The major indexes finished last week in less than stellar shape to say the least. On a bright note, the NASDAQ and S&P 500 held above their 2/28 lows, so the current rally attempt remains intact, although the NASDAQ was the only major index that ended last week above its key 200-DMA.
Remember, for a follow-through day to occur, either the NASDAQ or S&P 500 must rise at least 1.7% on more volume than the previous session. However, it’s important to keep in mind that we must also see fundamentally sound, leading growth stocks begin to form constructive bases and break out on heavy volume. Otherwise, it is likely to fail. Also, if distribution appears within the first few days after a follow-through day occurs, its chances of failure rises greatly.
While there has never been a new bull market or major uptrend in history that wasn’t preceded by a follow-through day, not every follow-through day leads to a new bull market, and it will always be the action of the market’s leadership that ultimately determines its success.
Over the last couple weeks, many of the leaders that were trading in a tight and organized manner just a week and a half prior, have become whippy, wide and loose much like the major indexes. This is not constructive behavior and some time will be needed from here for things to shape back up and look healthy and constructive again.
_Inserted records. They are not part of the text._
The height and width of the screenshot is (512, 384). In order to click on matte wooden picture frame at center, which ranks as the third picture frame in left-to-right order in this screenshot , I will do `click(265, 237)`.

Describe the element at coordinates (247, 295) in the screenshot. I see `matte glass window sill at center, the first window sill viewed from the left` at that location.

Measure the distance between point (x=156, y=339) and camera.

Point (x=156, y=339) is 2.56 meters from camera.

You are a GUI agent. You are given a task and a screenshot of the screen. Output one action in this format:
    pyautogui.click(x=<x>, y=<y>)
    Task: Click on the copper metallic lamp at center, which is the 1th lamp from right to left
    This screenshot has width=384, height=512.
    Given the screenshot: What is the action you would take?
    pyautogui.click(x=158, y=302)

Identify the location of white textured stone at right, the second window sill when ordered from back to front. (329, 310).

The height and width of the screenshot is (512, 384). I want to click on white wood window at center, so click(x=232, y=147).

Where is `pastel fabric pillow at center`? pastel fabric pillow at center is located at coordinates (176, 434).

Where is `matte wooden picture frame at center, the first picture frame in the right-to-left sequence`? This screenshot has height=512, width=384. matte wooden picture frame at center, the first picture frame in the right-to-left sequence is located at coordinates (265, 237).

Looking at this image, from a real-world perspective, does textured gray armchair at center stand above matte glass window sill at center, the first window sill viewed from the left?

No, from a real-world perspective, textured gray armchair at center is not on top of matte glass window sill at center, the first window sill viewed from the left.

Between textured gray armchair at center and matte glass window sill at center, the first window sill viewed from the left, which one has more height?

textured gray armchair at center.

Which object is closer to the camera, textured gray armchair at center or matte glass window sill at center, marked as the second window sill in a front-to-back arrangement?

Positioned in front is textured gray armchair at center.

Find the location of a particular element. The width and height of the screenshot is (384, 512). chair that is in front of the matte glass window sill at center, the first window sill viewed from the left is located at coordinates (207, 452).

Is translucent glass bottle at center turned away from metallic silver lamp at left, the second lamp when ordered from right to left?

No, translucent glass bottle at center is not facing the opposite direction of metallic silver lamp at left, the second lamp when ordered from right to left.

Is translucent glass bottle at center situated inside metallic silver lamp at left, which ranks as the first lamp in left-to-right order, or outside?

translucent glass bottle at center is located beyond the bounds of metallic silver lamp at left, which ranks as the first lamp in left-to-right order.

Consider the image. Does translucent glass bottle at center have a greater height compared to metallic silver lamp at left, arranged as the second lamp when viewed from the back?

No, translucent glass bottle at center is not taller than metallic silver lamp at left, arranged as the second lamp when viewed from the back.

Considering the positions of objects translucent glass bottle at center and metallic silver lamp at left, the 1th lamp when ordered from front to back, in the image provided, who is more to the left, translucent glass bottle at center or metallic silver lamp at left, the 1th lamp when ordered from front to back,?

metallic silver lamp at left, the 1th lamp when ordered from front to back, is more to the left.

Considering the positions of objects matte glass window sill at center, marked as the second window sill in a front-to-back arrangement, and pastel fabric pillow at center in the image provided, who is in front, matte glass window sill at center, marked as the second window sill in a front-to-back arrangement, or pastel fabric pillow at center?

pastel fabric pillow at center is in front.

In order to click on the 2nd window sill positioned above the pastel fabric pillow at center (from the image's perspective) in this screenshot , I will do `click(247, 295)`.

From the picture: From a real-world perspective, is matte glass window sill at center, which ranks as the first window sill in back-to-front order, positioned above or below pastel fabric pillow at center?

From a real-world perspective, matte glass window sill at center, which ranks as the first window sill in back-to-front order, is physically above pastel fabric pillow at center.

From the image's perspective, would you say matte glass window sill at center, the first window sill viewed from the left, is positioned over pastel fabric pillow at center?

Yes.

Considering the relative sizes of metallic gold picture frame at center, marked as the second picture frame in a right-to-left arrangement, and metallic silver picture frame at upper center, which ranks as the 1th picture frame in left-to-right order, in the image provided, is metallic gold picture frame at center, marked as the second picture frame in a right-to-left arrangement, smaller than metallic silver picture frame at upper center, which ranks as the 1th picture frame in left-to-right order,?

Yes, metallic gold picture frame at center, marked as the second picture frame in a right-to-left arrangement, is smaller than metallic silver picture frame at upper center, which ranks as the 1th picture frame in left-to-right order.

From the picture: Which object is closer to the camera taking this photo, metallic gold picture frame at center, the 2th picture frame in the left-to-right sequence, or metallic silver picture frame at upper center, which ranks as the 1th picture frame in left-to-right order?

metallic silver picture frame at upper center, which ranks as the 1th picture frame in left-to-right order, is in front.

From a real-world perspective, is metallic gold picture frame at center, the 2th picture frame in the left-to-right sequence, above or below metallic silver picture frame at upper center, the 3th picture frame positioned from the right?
On the other hand, it’s amazing to see how many high growth leaders have continued to hold up constructively, despite major weakness in the general market. It remains to be seen whether these stocks can stay strong, or if they are simply the last batch of leaders standing before the market rolls over to new lows and ultimately breaks these stocks as well.
Corrections in the general market are the breeding ground for the next round of opportunities. So, continue to pay close attention to how rotation takes shape and focus on the strongest names in the strongest groups, with the best fundamentals. The first of these stocks to break out as the market follows through are often the best performers and hence, the stocks want to be concentrated in.
Until the general market signals that a new uptrend has begun, cash is king. Avoid the temptation to trade out of FOMO or boredom. Put on a couple very small “feeler positions” if you must. Otherwise, sit on your hands until the probabilities are heavily back on your side.
The NASDAQ erased most of last weeks gains on Friday, although it found support at the confluence of the top of its prior base and its 200-DMA, bounced and closed well off its lows as volume expanded, which is a positive.
The small-cap Russell 2000 was the only major index to undercut its most recent low as it continued to clearly lag the other three indexes.
The S&P 500 erased most of last weeks gains on Friday, although it held well above its low from 2/28 and closed well off its low for the day as volume expanded, which is a positive.
The DOW wiped out most of last weeks gains on Friday and while it held its most recent low, rallied back toward the end of the session and closed near its high for the day it remains well below its long-term 200-DMA, which is not constructive.